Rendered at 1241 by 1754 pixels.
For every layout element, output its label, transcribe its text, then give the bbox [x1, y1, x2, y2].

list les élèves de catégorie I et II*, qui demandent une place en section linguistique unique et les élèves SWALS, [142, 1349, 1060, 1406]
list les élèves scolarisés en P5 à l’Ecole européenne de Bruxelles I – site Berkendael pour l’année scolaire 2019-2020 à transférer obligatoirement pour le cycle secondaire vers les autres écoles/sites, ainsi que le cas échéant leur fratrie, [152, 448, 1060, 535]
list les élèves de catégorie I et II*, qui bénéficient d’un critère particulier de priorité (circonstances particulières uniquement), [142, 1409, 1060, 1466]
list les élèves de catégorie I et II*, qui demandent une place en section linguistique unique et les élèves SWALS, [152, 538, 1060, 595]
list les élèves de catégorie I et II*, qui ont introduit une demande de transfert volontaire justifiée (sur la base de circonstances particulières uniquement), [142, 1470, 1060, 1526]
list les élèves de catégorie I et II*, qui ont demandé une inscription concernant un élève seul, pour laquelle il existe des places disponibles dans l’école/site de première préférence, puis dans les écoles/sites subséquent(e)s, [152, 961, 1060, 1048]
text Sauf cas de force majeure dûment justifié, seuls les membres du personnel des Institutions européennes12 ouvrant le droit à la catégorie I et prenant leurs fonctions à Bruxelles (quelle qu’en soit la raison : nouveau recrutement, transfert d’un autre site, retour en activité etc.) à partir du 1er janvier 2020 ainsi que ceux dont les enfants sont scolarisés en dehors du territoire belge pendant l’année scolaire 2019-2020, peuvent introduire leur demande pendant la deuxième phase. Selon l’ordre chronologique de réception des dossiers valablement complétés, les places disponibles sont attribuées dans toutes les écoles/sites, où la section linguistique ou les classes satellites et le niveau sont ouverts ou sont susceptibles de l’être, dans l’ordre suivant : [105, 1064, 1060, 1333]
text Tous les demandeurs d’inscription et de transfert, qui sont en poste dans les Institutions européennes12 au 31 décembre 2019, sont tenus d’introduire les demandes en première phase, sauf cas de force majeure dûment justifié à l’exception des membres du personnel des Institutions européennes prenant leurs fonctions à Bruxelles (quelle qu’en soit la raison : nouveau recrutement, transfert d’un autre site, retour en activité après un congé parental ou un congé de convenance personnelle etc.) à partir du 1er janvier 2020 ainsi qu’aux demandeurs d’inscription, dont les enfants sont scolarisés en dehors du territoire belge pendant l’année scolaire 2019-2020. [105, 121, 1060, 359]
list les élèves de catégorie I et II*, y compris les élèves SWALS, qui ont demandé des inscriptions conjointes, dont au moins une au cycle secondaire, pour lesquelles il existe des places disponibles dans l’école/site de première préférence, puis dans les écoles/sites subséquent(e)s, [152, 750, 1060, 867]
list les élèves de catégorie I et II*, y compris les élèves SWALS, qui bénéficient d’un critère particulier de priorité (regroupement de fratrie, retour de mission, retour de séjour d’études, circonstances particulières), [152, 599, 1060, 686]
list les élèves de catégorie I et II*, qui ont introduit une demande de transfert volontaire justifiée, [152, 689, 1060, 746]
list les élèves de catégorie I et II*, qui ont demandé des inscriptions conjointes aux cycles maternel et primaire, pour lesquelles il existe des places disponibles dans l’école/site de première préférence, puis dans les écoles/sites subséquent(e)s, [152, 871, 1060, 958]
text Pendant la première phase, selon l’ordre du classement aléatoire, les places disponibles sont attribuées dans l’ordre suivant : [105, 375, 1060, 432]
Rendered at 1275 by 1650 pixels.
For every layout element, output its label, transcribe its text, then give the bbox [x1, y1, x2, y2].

● **TASK REQUIREMENTS**: Counting only lines that contain "justifiée", say how many there are in the material above, and add nothing.

● **REPLY TO THE TASK**: 2